The ultra-Orthodox United Torah Judaism party has decided to target disillusioned Shas voters in its election campaign. In its attempt to persuade voters to abandon the Sepharadi party, UTJ will present itself as the only party able to maintain the Jewish identity of Israel. Neither Likud nor the far-right parties can do so, the UTJ will argue, presenting what it sees as its impressive record on promoting issues close to the weakest sectors of society during the past two years.
Everyone on the UTJ campaign team agrees that the exact number of disgruntled Shas voters is a mystery, and most are too cautious to risk naming a figure. The less cautious, however, estimate that there could be as many as 20,000 or 30,000 potential deserters, most of them supporters of former Shas chairman Aryeh Deri, who held rallies outside the jail where he was imprisoned three years ago and took part in the "Lion's Roar" yeshiva that was erected outside the prison.
The UTJ will be very careful in what it says to the public, because it does not want to openly confront Shas or its spiritual leader, Rabbi Ovadia Yosef. The ethnic issue is also a thorny one for the party - each time its leaders want to prove it is not pure Ashkenazi, it wheels out Eliezer Mizrahi, a low-level party activist, who is hardly remembered within the party itself.

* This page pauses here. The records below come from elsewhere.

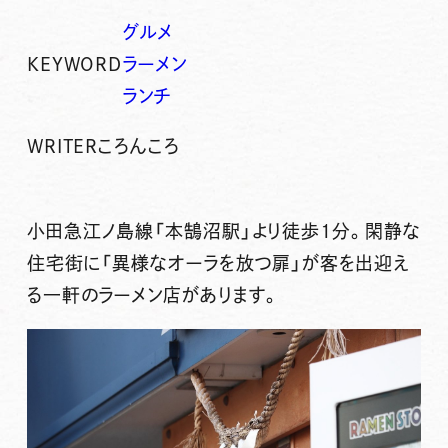
グルメ
KEYWORD
ラーメン
ランチ
WRITER
ころんころ
小田急江ノ島線「本鵠沼駅」より徒歩1分
。閑静な
住宅街に「異様なオーラを放つ扉」が客を出迎え
る一軒のラーメン店があります。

The party will therefore use kid gloves when approaching a very vague target, using loose wording when it calls on the ultra-Orthodox to join up to face the danger of a secular front, that will abolish what the ultra-Orthodox parties call "the important achievements of the last 54 years."
To more accurately plan its campaign, the UTJ commissioned a poll yesterday, in the hope of finding the last remaining ultra-Orthodox citizens who do not exercise their right to vote. According to UTJ figures, there are 150,000 ultra-Orthodox Jews with the right to vote in Israel. In the last elections, 128,000 voted, but the UJT wants to increase that figure to 95 percent or higher.
Shas voters comprise only one of the three sectors that may increase the party's seats to six, according to campaign sources.
The second sector is the poor, with whom the party, and especially The Knesset Finance Committee chairman Yakov Litzman, have been in contact. The third sector is made up of the new eligible voters in the ultra-Orthodox sectors.
The party's election slogan is "Fighting for you" - in huge lettering. The small print reads: `for large families, for fortifying the walls of Shabbat.' The UTJ will formulate its views on the peace process based partly on the results of a poll, but the campaign team is not likely to rely the results too much. "We consult the Torah sages in emergency issues anyway," they say.
The most significant part of the poll will examine whether the party's belief that the weaker sectors of society have, over the past two years, come to regard the UTJ as a viable alternative, is correct, and whether this will be evident at the polls.
At the press conference yesterday, emphasis was put on Litzman, who, during his tenure as Finance Committee chairman, held 280 meetings in 66 towns across the country, the majority of which are secular - Herzliya, Karmiel, Kfar Sava, Netivot, Afula and others - and received 10,453 requests from the general public. All the requests were answered and most were handled.